A trilha da Laguna Torre é de 3h (só ida) saindo por um atalho na avenida San Martin, por dentro dos bosques e ao longo do rio Fitz Roy. A primeira hora é de subida e é exaustiva. Não é íngreme, é fácil, só é um pouco cansativo. Depois o caminho quase todo anda em terreno plano intercalando bosques e estepe. 

Tanto a ida quanto a volta seguem o mesmo caminho, fomos caminhando vendo a montanha o tempo todo, na trilha da Laguna Torre é possível ver o Cerro Torre apenas uma parte do caminho. Caminhamos horas, até passar o acampamento base D`Agostini, utilizado por alpinistas com destino ao cume do Torre.

Logo depois, após uma subida, aparece a Laguna Torre. O ponto final da trilha, uma lagoa imensa. Ela é formada pelo degelo da geleira que tem o mesmo nome e de onde se tem a vista do Cerro Torre de 3100m de altura, claro, quando as nuvens permitirem. O dia estava bonito, mas uma nuvem teimosa insistiu em esconder o cume do Torre. 

Quando voltamos da Laguna Torre, o Rafaele conclui que tínhamos tempo suficiente para seguirmos a trilha Fitz Roy. Então lá fomos nós.

Trilha Fitz Roy

A trilha rumo ao Fitz Roy é bem demarcada. Mas, exige bastante dos joelhos e é necessária uma boa resistência física para vencer os 12km de ida, e voltar mais 12km. 

Já no começo da trilha existem várias sinalizações, inclusive as que indicam que a água que corre pela trilha é potável, portanto, leve a garrafinha. No começo a subida é pouco difícil, mas depois a caminhada intercala entre vales, bosques, atravessa um labirinto de árvores baixinhas. 

Nos primeiros 10km de caminhada é possível ver o Fitz Roy o tempo todo. O tempo vai variando, nuvens aparecem e somente chegando na ponte do Rio Branco, passado o camping Poincenot, no ponto onde se segue para a Laguna de Los Tres ou segue o caminho do glacial é que não se vê mais ele.

Nós seguimos rumo ao Glacial Piedras Blancas, sem ir até ele e de lá subimos. Uma subida tão puxada que eu achei que não ia conseguir vencer aquelas centenas de metros. Muitas pedras soltas, eu  fui subindo quase de joelhos, de tão íngreme que era.

Quase chegando…

Quando estávamos quase chegando o relógio já marcava 17 horas, tivemos que acelerar pois há horário para voltar. Encontramos um guarda parque que nos alertou sobre o pouco tempo que tínhamos e ainda nos disse: “o céu está sem nuvem é possível ver o cume da montanha”. Nesse momento nos aceleramos muito, o esforço foi brutal.
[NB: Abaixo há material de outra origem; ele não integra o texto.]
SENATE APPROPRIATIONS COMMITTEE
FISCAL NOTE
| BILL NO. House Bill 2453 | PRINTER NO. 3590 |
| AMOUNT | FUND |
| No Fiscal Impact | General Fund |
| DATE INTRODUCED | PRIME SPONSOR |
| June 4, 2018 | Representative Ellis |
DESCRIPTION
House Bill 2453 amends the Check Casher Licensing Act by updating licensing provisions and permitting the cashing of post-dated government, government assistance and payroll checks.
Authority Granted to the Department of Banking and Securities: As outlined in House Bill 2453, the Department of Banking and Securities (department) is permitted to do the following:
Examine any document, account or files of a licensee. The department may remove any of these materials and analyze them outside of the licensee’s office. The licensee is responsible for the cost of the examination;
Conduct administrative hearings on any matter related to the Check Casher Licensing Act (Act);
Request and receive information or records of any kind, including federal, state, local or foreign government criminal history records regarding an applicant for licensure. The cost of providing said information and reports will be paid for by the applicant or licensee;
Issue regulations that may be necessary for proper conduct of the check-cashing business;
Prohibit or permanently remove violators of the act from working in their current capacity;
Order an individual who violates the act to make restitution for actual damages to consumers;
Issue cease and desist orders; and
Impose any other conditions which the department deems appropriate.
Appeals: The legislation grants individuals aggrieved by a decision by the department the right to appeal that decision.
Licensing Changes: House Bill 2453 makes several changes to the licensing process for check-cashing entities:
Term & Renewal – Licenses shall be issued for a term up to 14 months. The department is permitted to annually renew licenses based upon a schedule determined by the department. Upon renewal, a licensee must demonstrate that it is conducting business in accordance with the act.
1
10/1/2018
Chegando no topo veio a recompensa: o Fitz Roy estava ali, cara a cara a conosco. Chegamos na base dele. Foi emocionante! Já quase não havia pessoas por lá e o cume da Montanha estava livre, sem nuvens.

Na volta fizemos a trilha que passava pela Laguna Capri, pois o tempo já estava ficando curto. E de novo tivemos que acelerar para não chegar à noite no povoado.

Voltamos para o povoado já quase noite e muito cansados. Mas a sensação de bem-estar causada pelo tempo de contemplação que tivemos percorrendo bosques e encarando montanhas fazia com que todo o cansaço dissolvesse.

Fizemos um total de 37km de trilhas no mesmo dia. Foi uma loucura, mas inesquecível!!!!